PASSAGE TO READ »
○ ○ ○ ○ ○
Last Saturday (January 14th), Transition Year was treated to a C.S.I. workshop by a member of the Sydney Police Department. The groups had to solve a murder case presented by the police using the same information that was available to the real police when they had been asked to solve the mystery. Sean Lysaght was our man on the scene…
The work-shop took place in the Music Rehearsal Area where Ms Alison Leck from Education Interactive based in Australia started off by explaining to the group what the main activities of forensic scientists is on a day to day basis as well as explaining a few different cases. She then got us started on the case we would be looking at on the day. It was a case of a girl that had gone missing in Australia and by using different forensic science skills we would have to come to a conclusion and catch whoever killed her.
Alison had set up different stations for us to visit around the room. These ranged from autopsy to toxicology and were designed not only to help us in solving the case but also to give us a better idea of what the main areas of the field of forensic science are. The evidence was all quite disjointed and there seemed to be no apparent links between the different pieces of information; it was like being given a difficult jigsaw puzzle without the big picture to guide you. Some people seemed to figure it out pretty quickly while others found it much harder to think so far outside the box and put all the different DNA and clothing samples together to get one definitive answer.
The stations were very interesting and helpful and definitely greatly improved my knowledge of the subject and gave me a sense of appreciation for all the work forensic scientists have to do on a daily basis. Each section had a clue that would provide us with the answers about our case but also about how the field in question is used by police departments and other groups in order to solve cases. After we saw all of the stations and had pieced together all the clues, she told us about a few famous cases that had happened in Australia and how forensic scientists help to free innocent people but have also – in some cases – made grave mistakes.
Alison told us how the police dealt with the case we had been given and we all gave our theories as to what had happened. She then took out several body bags as well as real forensic science suits used to keep the scientists from contaminating the evidence. After she explained to us how they worked she let us all try them on and gave us an opportunity to take photos in them. The workshop on the whole was a lot of fun and made us all feel as though we were real versions of the characters in shows such as ‘CSI: Miami’.
On behalf of the Syntax group I would like to thank Ms Leck for coming in and giving us this talk as well as Mr McCormack and all of those who helped make it possible.
○ ○ ○ ○ ○
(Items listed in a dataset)

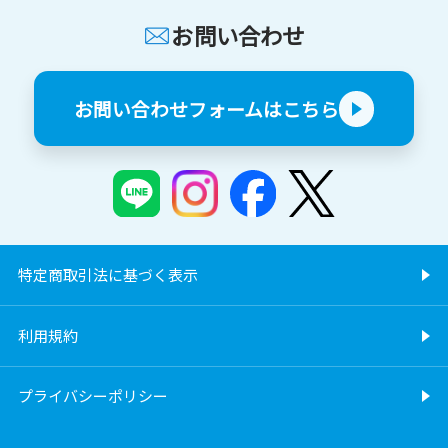
お問い合わせ
お問い合わせフォームはこちら
特定商取引法に基づく表示
利用規約
プライバシーポリシー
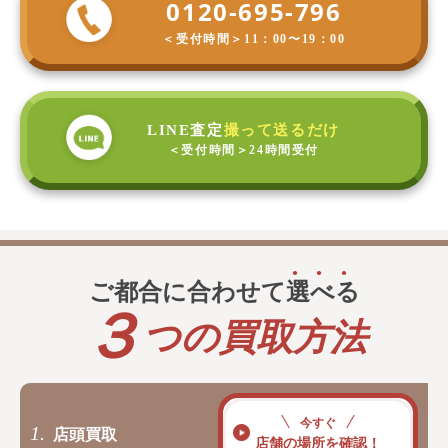
0120-695-796
＜受付時間＞
11：00〜19：00
LINE査定
撮って送るだけ
＜受付時間＞
24時間受付
ご都合に合わせて
選
べ
る
３
つの買取方法
今すぐ
1.
店頭買取
店舗の場所を確認！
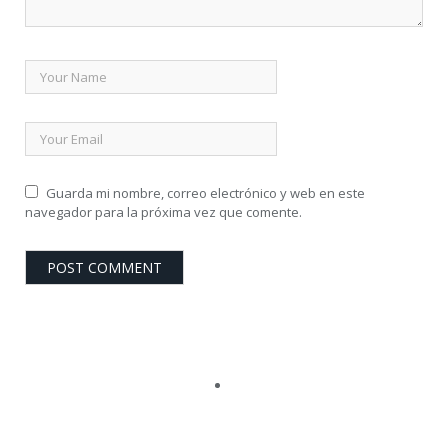
Guarda mi nombre, correo electrónico y web en este
navegador para la próxima vez que comente.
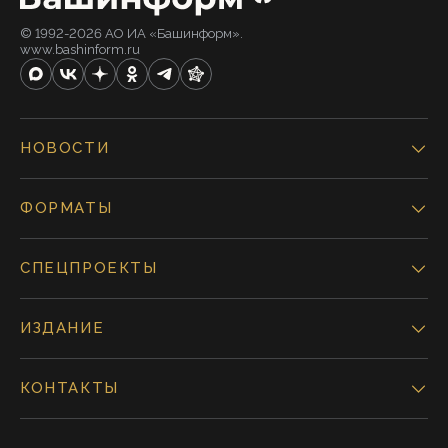
© 1992-2026 АО ИА «Башинформ».
www.bashinform.ru
НОВОСТИ
ФОРМАТЫ
СПЕЦПРОЕКТЫ
ИЗДАНИЕ
КОНТАКТЫ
○ ○ ○ ○ ○
WHAT TO WORK ON »
[A] Answer these three questions about the workshop report:
(i) In which room did the workshop take place?
(ii) Which two stations does the report give as the range the stations covered?
(iii) What did Alison take out after telling the group how the police dealt with the case?
[B] In the workshop report, copy everything from "The stations were" down to "made grave mistakes.", swapping "stations" for "booths".
[C] Which people are named in the workshop report?
The entries have nothing to do with the workshop report.

SOLUTION LIST »
[A]
(i) The Music Rehearsal Area
(ii) Autopsy and toxicology
(iii) Several body bags and real forensic science suits

[B]
The booths were very interesting and helpful and definitely greatly improved my knowledge of the subject and gave me a sense of appreciation for all the work forensic scientists have to do on a daily basis. Each section had a clue that would provide us with the answers about our case but also about how the field in question is used by police departments and other groups in order to solve cases. After we saw all of the booths and had pieced together all the clues, she told us about a few famous cases that had happened in Australia and how forensic scientists help to free innocent people but have also – in some cases – made grave mistakes.

[C] Sean Lysaght, Ms Alison Leck, Mr McCormack